REQUIRED WORK: Among the records, find the lines that hold the string "layout" and return them.

(Saved entries)
+--
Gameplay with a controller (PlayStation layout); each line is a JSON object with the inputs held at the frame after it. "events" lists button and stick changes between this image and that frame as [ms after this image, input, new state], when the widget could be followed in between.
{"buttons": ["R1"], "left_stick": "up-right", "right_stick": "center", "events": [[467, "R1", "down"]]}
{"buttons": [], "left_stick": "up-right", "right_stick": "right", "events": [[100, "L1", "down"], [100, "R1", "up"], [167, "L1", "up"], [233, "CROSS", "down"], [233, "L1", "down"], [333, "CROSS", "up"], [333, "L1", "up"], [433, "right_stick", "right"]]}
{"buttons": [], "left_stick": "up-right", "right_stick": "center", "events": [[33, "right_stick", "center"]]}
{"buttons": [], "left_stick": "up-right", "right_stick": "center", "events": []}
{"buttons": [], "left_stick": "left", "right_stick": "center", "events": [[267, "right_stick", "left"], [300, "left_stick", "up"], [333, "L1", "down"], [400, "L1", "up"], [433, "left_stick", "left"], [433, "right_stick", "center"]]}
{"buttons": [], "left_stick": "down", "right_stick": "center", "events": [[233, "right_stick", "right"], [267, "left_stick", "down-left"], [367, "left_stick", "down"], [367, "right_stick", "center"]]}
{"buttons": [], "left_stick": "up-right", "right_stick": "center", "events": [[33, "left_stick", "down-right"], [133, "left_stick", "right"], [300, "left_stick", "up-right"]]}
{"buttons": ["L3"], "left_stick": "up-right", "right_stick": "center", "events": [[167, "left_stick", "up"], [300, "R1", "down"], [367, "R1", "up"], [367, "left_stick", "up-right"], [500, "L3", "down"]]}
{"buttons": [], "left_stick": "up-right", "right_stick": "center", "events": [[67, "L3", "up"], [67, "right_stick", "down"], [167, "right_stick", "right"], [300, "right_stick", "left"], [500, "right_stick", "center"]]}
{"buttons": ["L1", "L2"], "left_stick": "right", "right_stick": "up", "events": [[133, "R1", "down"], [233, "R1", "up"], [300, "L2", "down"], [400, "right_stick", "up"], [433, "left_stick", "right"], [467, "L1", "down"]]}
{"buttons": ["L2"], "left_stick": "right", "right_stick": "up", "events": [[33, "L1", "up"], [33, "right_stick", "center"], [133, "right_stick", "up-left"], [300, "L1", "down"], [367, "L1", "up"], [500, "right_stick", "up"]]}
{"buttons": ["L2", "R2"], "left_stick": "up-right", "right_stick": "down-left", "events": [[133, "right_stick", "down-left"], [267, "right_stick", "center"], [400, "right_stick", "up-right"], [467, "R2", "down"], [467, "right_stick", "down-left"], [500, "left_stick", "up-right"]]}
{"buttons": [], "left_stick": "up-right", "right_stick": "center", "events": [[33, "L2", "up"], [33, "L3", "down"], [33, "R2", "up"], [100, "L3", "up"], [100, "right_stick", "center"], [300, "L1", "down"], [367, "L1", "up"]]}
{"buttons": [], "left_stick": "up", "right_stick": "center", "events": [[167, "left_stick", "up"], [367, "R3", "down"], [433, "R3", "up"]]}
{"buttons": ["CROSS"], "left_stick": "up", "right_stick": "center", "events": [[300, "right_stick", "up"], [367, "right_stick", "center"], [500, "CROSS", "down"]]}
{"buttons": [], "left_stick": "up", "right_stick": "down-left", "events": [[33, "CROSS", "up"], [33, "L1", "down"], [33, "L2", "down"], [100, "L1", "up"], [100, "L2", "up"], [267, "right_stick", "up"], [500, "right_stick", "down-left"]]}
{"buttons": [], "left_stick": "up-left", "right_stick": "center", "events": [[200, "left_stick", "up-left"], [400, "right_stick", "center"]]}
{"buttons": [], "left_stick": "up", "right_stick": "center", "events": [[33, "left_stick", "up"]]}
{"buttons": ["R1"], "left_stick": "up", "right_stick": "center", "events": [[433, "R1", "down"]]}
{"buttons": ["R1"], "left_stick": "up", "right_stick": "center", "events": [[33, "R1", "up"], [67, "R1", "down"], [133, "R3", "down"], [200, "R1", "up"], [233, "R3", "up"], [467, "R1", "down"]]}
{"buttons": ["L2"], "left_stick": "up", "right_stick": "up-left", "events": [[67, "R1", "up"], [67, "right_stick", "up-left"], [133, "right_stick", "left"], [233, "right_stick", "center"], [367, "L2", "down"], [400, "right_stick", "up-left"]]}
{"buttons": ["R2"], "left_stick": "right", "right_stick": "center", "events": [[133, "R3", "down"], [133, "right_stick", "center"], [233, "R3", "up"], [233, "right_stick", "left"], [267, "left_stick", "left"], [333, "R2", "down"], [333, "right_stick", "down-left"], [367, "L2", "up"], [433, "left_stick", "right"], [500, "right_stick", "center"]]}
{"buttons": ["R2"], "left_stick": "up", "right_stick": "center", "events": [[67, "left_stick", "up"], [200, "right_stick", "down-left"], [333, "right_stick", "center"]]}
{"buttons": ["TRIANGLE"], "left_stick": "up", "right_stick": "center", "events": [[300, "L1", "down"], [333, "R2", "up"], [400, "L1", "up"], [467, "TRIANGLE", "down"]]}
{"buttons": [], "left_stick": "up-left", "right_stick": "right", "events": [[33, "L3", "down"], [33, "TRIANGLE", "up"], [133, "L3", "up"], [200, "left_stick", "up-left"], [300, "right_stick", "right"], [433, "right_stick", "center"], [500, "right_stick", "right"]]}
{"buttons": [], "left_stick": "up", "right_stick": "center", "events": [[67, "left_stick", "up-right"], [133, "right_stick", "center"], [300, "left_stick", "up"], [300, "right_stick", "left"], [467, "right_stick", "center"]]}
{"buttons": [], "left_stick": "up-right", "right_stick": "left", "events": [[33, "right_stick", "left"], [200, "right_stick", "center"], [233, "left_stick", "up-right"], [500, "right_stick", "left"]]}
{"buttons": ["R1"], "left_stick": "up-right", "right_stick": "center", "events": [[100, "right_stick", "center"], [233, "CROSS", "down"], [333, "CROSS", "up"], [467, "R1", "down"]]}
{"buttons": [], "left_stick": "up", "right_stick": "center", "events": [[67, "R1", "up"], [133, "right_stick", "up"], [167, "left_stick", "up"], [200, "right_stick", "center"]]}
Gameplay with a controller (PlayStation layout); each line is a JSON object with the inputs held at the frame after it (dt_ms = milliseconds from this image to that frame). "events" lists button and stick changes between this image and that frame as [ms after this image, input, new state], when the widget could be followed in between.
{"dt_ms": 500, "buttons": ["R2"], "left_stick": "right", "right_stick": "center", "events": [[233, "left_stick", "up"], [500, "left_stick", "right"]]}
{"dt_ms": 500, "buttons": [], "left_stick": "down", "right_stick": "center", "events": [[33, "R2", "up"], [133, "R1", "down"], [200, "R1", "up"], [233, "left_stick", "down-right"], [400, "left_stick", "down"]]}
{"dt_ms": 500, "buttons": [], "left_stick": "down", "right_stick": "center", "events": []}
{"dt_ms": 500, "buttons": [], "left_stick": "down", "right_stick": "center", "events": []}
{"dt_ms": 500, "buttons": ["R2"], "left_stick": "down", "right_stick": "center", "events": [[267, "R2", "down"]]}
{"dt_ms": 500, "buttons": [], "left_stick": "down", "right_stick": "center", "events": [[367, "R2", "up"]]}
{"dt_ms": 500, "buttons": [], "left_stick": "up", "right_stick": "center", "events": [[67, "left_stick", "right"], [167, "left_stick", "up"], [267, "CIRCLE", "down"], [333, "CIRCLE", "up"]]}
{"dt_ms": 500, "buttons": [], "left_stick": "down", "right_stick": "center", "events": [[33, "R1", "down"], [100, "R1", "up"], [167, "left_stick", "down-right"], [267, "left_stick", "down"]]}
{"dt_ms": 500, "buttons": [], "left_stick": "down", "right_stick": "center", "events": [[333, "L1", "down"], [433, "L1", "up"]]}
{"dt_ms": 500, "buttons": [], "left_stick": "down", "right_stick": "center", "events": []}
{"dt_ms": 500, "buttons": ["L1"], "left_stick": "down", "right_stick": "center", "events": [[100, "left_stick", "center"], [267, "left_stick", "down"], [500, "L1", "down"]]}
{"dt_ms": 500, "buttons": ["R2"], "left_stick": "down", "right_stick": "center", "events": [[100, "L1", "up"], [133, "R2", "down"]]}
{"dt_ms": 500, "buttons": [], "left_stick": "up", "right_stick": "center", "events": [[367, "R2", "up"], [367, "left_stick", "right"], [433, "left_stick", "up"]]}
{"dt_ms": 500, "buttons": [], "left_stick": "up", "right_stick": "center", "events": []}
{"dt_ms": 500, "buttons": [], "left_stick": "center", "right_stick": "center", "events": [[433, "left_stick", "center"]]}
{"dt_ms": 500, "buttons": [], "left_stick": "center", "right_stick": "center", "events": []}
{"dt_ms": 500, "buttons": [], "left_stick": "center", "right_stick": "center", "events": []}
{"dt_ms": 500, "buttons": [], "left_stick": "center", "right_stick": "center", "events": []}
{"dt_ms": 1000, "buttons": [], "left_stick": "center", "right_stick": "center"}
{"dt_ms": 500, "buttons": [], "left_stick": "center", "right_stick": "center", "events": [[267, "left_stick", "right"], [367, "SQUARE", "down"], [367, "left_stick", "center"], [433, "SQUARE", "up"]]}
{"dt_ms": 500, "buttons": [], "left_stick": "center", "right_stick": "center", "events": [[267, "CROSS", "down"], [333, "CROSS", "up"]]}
+--
ANSWER BOX:
Gameplay with a controller (PlayStation layout); each line is a JSON object with the inputs held at the frame after it. "events" lists button and stick changes between this image and that frame as [ms after this image, input, new state], when the widget could be followed in between.
Gameplay with a controller (PlayStation layout); each line is a JSON object with the inputs held at the frame after it (dt_ms = milliseconds from this image to that frame). "events" lists button and stick changes between this image and that frame as [ms after this image, input, new state], when the widget could be followed in between.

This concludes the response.